(Exercise)
In the records below, copy word for word every line from the one containing "processus de germination" up to and including the one containing "- chaque jour".

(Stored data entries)
----------
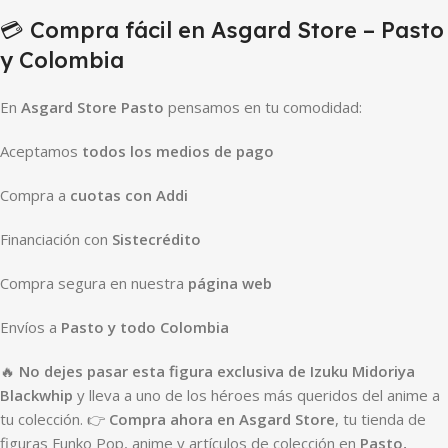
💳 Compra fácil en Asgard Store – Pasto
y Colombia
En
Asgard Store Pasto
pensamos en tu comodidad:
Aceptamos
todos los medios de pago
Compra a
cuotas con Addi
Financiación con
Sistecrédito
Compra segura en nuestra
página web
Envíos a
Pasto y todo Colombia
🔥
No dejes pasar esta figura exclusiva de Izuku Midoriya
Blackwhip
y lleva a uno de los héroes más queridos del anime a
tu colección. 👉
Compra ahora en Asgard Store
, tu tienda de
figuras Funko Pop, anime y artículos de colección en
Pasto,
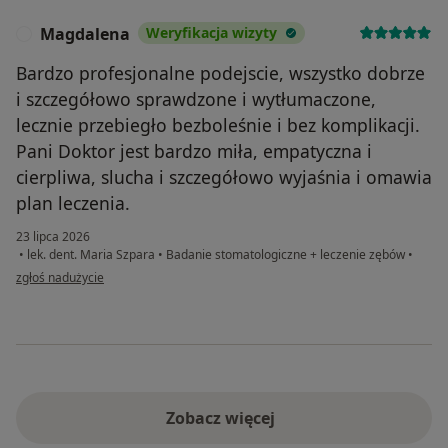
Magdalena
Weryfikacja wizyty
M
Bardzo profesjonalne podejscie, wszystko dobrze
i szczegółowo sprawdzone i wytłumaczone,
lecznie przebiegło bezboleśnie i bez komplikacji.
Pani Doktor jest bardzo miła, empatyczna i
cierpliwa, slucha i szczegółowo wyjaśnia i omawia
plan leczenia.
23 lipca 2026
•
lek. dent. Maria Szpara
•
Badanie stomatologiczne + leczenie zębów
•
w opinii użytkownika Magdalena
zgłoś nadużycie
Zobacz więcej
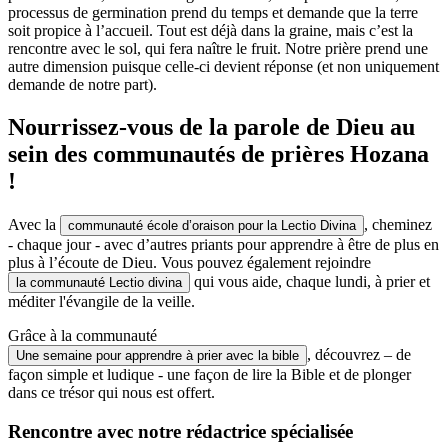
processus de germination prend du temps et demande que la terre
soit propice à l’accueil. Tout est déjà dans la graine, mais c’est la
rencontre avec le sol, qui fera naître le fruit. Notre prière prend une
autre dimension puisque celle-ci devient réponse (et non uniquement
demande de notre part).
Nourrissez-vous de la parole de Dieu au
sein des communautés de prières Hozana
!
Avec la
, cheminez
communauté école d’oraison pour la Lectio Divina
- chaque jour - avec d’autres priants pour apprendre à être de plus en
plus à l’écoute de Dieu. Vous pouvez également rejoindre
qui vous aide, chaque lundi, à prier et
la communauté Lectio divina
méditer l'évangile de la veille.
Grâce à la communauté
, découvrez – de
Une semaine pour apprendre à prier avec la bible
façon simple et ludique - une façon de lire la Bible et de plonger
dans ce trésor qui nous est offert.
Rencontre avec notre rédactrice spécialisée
----------
(Written solution)
processus de germination prend du temps et demande que la terre
soit propice à l’accueil. Tout est déjà dans la graine, mais c’est la
rencontre avec le sol, qui fera naître le fruit. Notre prière prend une
autre dimension puisque celle-ci devient réponse (et non uniquement
demande de notre part).
Nourrissez-vous de la parole de Dieu au
sein des communautés de prières Hozana
!
Avec la
, cheminez
communauté école d’oraison pour la Lectio Divina
- chaque jour - avec d’autres priants pour apprendre à être de plus en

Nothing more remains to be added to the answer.